The judge pressed the assembled lawyers hard on the question of an overall settlement, saying that she wanted all the parties — including the Prossers — to be present or give their lawyers full authorization to negotiate a settlement.
"That's an order," she said.
Gregg Galardi, the Greenlight lawyer, told the judge that he had called his client during a short break in the proceedings, and had the client's full authority to negotiate, but asked that his client be spared the trip to the Virgin Islands. The judge did not warm to the request, but Galardi persisted and won his point later in the afternoon.
To strengthen her pitch for a settlement she added a little humor, saying she wants the firms to get out of bankruptcy and the roomful of lawyers "to get away from each other." Fitzgerald also said she would throw in a few orders of her own that week "to encourage negotiations."
In other developments, Prosser's criminal defense lawyer, speaking by phone from New York, joined the proceedings to support the Prossers' use of the fifth amendment in their refusal to answer questions put to them in the bankruptcy process. In an earlier hearing, Lawrence Schoenbach irked the judge when he failed to meet a court deadline for filing a written brief on this point. Subsequently one of Schoenbach's assocates and another attorney filed such a brief, but Schoenbach had not signed it.
The judge asked a series of tough questions of Schoenbach, noting that some of the documents that the lawyers wanted, such as bank statements, were highly unlikely to be incriminating. She appeared particularly unimpressed with arguments that Dawn Prosser was likely to incriminate herself with her answers to financial questions. She made no decision on the fifth amendment question.

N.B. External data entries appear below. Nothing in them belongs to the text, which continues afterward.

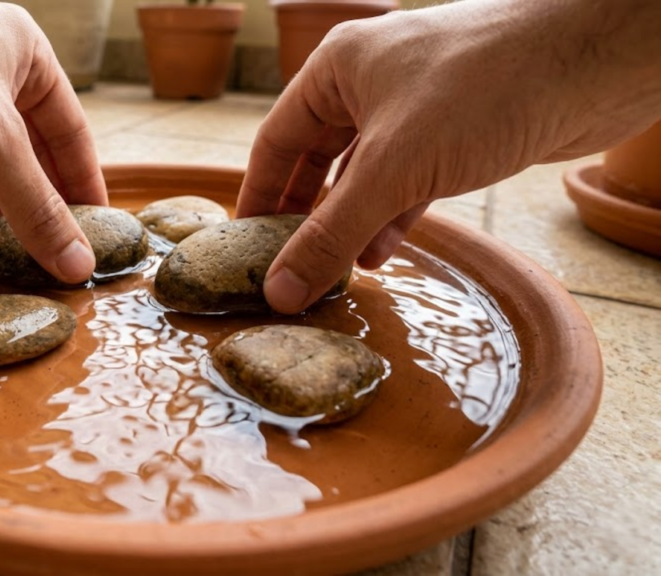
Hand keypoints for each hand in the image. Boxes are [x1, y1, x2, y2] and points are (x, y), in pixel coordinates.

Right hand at [237, 0, 660, 312]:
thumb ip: (331, 234)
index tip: (246, 248)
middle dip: (306, 216)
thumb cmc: (481, 92)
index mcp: (337, 69)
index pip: (277, 141)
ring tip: (336, 271)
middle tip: (289, 267)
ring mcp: (416, 108)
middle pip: (318, 159)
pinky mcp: (457, 133)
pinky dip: (391, 217)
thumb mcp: (391, 170)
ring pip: (364, 174)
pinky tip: (380, 253)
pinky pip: (406, 181)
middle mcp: (371, 83)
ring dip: (350, 223)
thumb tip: (279, 292)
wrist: (594, 63)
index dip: (258, 196)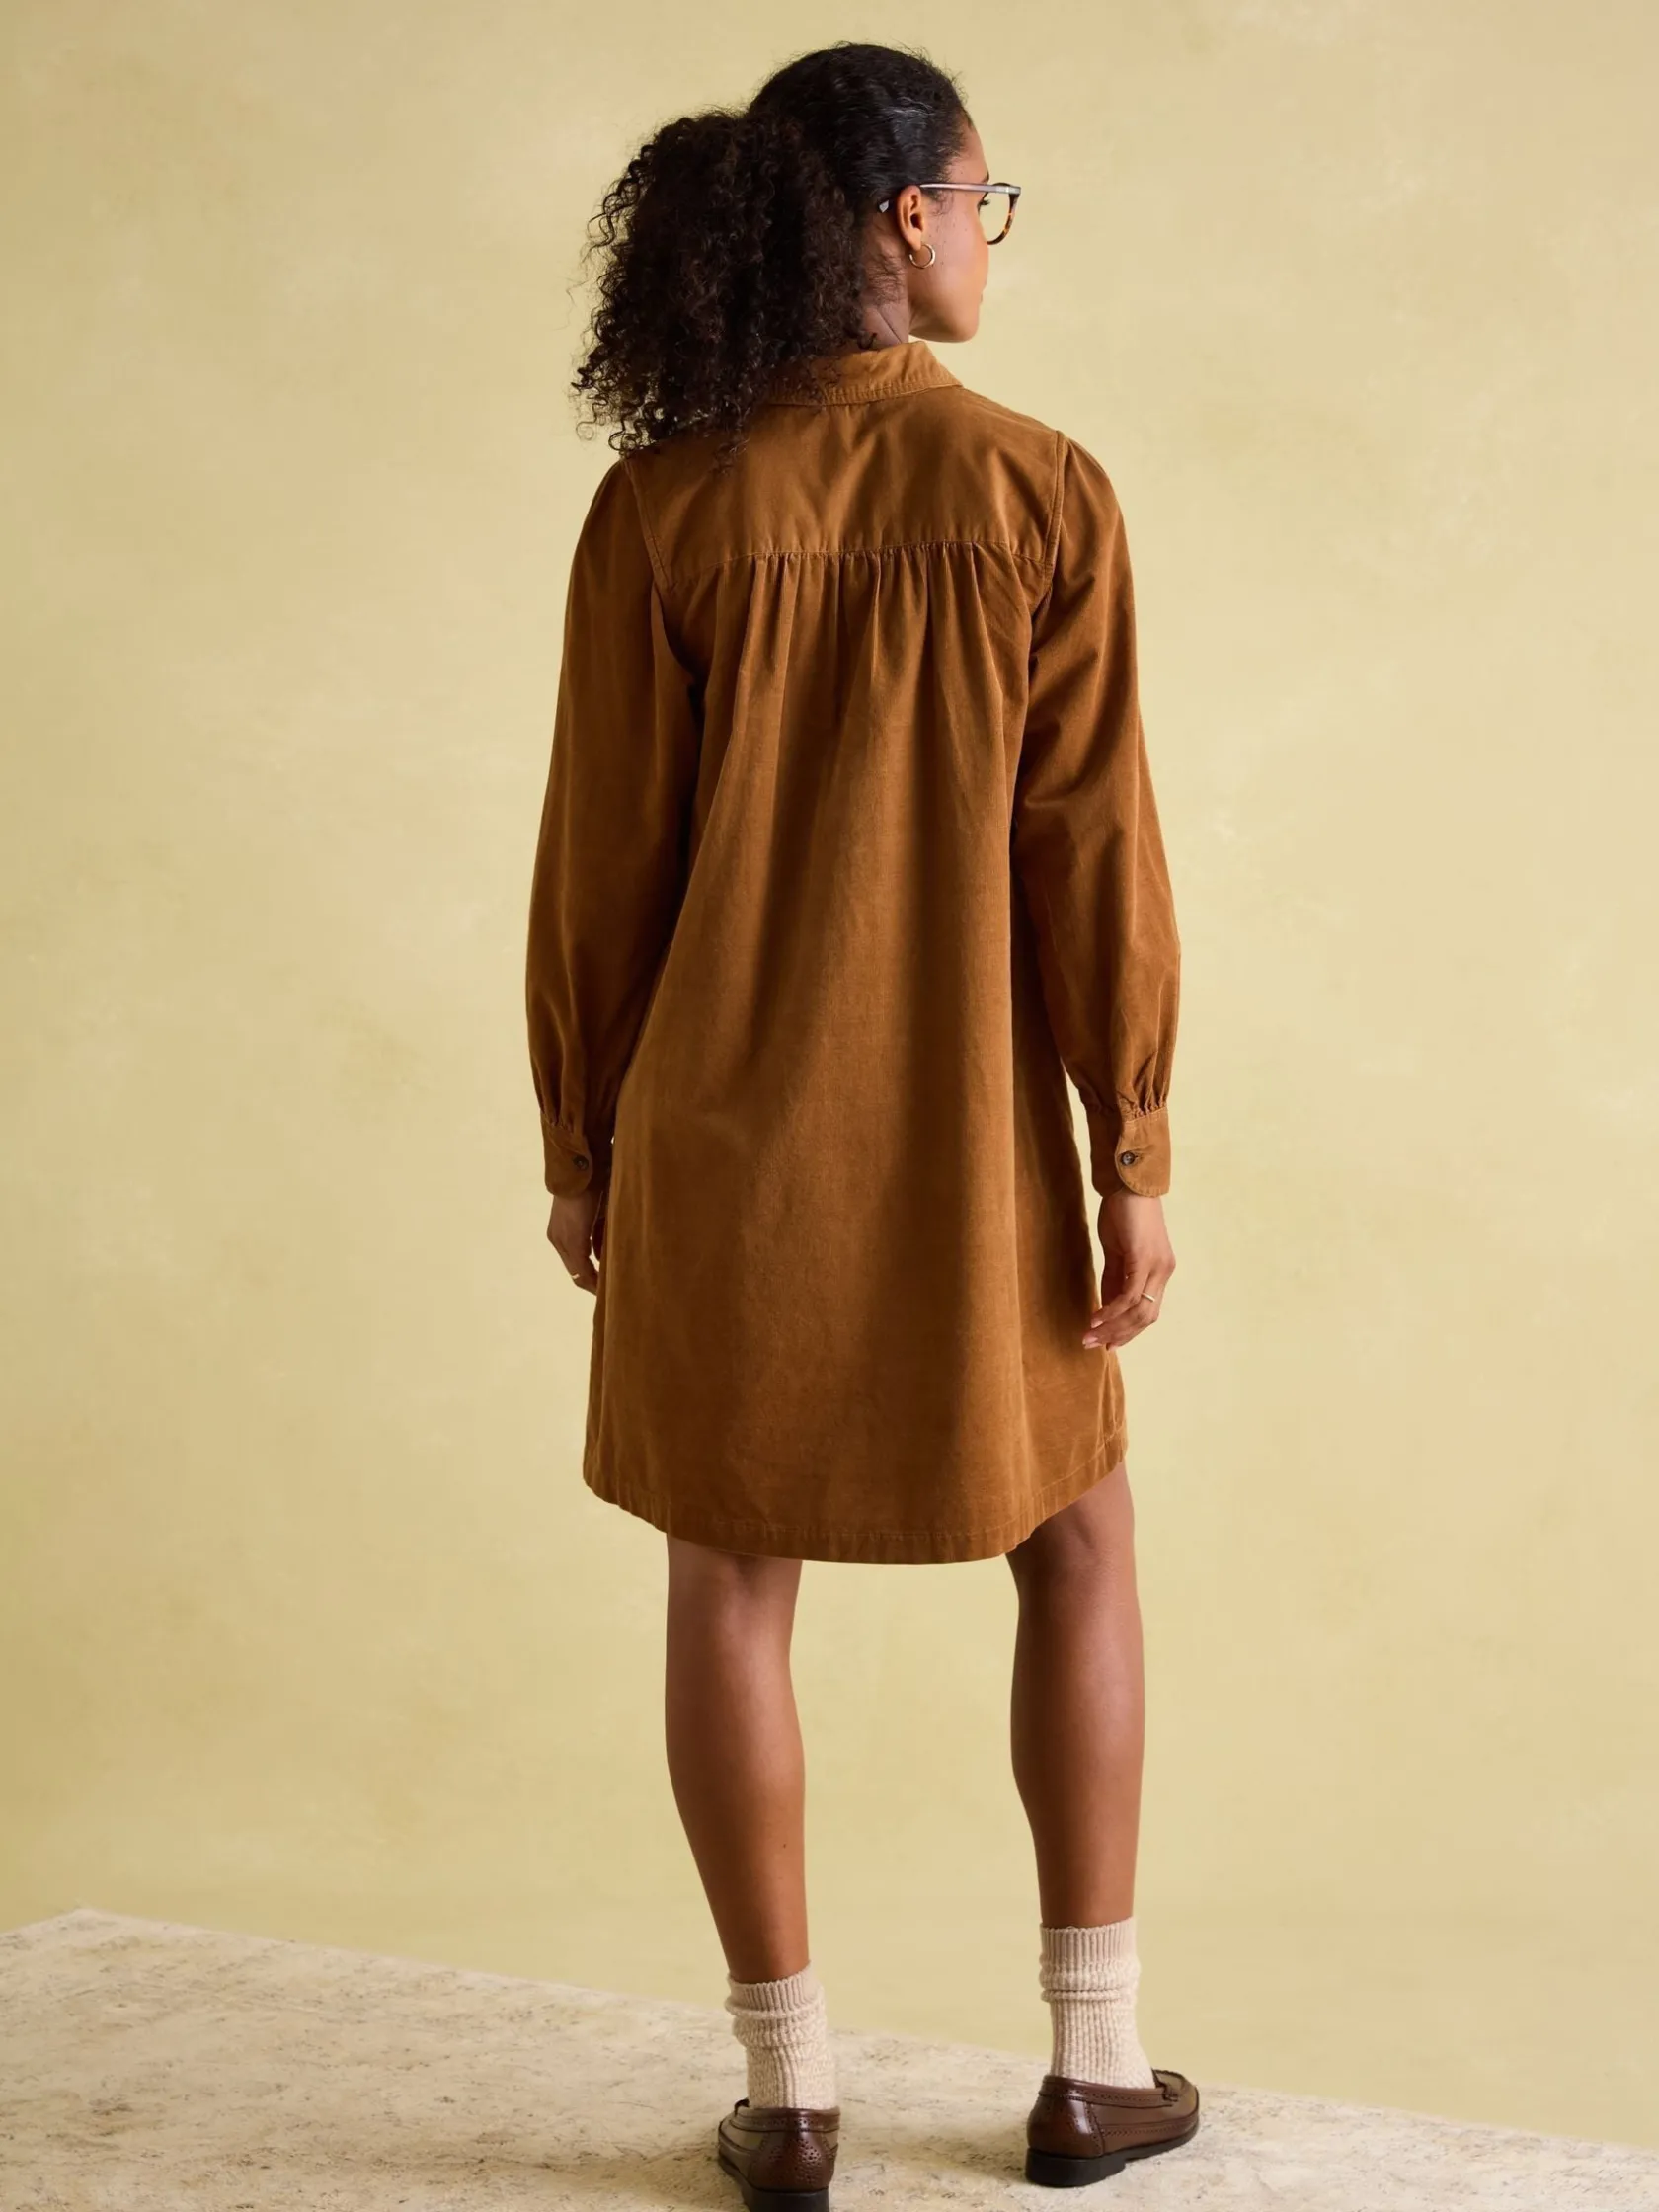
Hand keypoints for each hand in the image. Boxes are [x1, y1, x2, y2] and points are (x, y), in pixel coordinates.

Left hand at [547, 1186, 605, 1292]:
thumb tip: (603, 1256)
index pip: (574, 1263)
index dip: (589, 1276)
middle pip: (575, 1272)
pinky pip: (582, 1267)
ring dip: (593, 1281)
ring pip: (578, 1272)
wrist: (582, 1169)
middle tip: (609, 1292)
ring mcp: (562, 1241)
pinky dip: (594, 1277)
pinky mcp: (572, 1240)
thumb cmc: (592, 1186)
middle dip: (592, 1284)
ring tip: (609, 1289)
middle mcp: (558, 1240)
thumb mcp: (597, 1216)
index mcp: (562, 1233)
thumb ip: (598, 1236)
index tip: (605, 1284)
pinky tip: (606, 1283)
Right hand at [1084, 1189, 1174, 1349]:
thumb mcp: (1117, 1251)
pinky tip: (1095, 1318)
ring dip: (1113, 1328)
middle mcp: (1164, 1271)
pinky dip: (1111, 1311)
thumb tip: (1106, 1307)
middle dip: (1119, 1335)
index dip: (1128, 1331)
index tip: (1106, 1343)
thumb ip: (1115, 1279)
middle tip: (1093, 1344)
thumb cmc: (1123, 1213)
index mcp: (1161, 1270)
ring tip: (1089, 1336)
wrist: (1128, 1183)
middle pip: (1146, 1318)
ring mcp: (1157, 1266)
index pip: (1148, 1312)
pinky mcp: (1143, 1259)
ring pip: (1138, 1311)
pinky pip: (1128, 1295)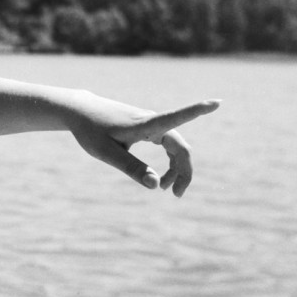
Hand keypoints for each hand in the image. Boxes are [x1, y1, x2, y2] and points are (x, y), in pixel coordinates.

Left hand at [67, 95, 220, 196]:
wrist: (80, 111)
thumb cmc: (91, 131)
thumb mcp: (106, 153)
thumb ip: (131, 168)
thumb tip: (155, 185)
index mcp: (144, 124)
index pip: (176, 117)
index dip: (197, 111)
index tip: (217, 102)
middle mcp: (152, 121)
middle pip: (180, 146)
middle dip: (184, 170)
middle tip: (177, 195)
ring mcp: (150, 123)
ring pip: (175, 147)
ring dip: (176, 168)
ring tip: (167, 190)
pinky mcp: (146, 126)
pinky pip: (167, 144)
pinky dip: (168, 161)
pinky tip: (161, 177)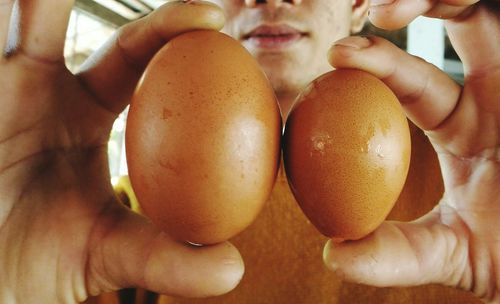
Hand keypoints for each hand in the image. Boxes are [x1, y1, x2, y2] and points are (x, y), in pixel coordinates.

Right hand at [0, 1, 242, 302]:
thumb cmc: (39, 265)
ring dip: (32, 3)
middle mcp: (47, 90)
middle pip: (71, 21)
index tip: (217, 17)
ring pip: (18, 24)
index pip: (138, 56)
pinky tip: (10, 11)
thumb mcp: (109, 255)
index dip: (173, 30)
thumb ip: (166, 258)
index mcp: (91, 112)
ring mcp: (3, 87)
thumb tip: (234, 269)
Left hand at [323, 1, 498, 301]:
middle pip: (456, 24)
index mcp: (464, 125)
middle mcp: (498, 93)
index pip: (411, 81)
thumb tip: (333, 255)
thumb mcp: (456, 254)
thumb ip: (398, 253)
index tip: (336, 56)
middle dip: (415, 6)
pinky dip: (488, 7)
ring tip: (394, 6)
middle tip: (372, 12)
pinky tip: (458, 2)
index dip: (376, 62)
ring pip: (488, 13)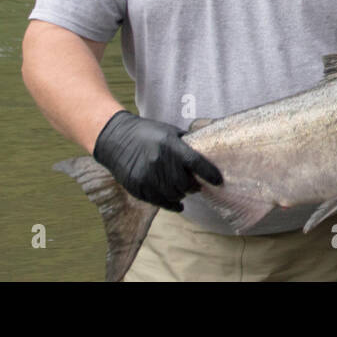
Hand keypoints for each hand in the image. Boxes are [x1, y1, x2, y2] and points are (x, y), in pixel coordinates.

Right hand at [93, 110, 222, 211]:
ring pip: (173, 195)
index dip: (209, 173)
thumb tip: (208, 151)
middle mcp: (158, 161)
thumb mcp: (169, 132)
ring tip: (183, 190)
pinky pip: (159, 202)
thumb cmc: (148, 133)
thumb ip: (186, 144)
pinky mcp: (137, 187)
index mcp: (170, 145)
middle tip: (196, 185)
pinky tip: (177, 204)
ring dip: (182, 194)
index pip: (195, 163)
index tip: (219, 181)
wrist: (117, 139)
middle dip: (193, 186)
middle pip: (185, 183)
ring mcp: (146, 176)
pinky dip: (171, 204)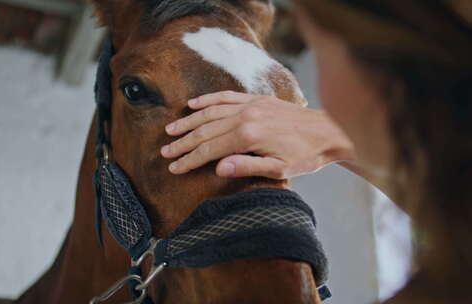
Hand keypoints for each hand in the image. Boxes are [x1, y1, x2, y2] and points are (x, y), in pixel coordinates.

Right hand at [161, 91, 354, 178]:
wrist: (329, 131)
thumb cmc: (306, 156)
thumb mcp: (279, 169)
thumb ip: (246, 167)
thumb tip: (217, 168)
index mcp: (248, 137)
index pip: (209, 149)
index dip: (189, 160)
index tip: (174, 168)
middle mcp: (245, 117)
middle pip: (205, 131)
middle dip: (183, 143)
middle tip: (165, 153)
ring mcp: (250, 105)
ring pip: (210, 112)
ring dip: (189, 122)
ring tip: (171, 130)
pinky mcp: (256, 99)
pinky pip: (226, 97)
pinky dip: (208, 100)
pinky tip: (193, 105)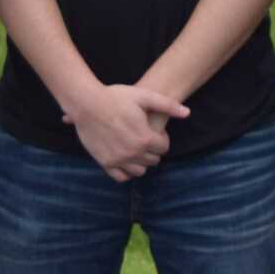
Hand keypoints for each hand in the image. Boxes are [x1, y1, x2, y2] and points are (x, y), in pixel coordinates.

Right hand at [67, 83, 189, 181]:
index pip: (164, 147)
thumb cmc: (116, 97)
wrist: (86, 103)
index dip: (161, 138)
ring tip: (135, 148)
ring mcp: (118, 160)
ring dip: (141, 161)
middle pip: (153, 160)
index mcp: (145, 138)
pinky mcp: (105, 163)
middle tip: (143, 137)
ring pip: (140, 171)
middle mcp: (133, 153)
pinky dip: (126, 171)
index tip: (153, 130)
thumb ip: (168, 105)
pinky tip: (125, 159)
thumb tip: (187, 113)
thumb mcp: (144, 96)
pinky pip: (121, 177)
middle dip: (152, 150)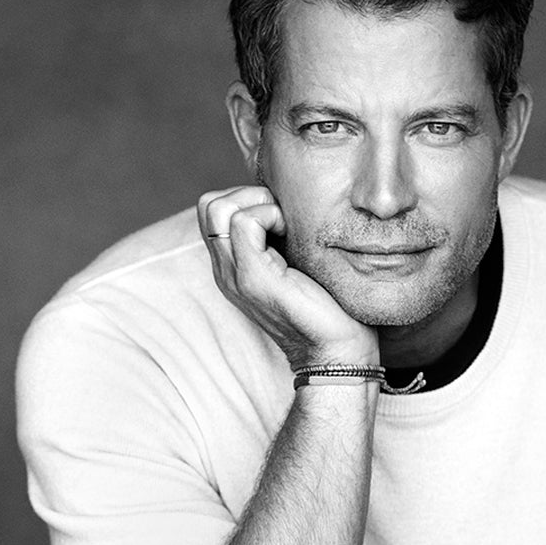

The judge gave a similar lukewarm reaction to Dawn Prosser's motion to have an issue about property ownership put to a jury trial, but issued no order. Juries are rarely, if ever, used in bankruptcy cases.
Springel's lawyers had argued that jury trials were appropriate in criminal trials and in civil cases involving money judgments, but not in civil hearings where the ownership of property, but not money judgments, was at stake.
In one of her other decisions Wednesday, the judge denied a petition from Prosser's adult children to dismiss a complaint against them. The complaint charges that they failed to follow the court's orders to provide information to the court on what the creditors' lawyers said were ICC-funded purchases and rental payments made on their behalf.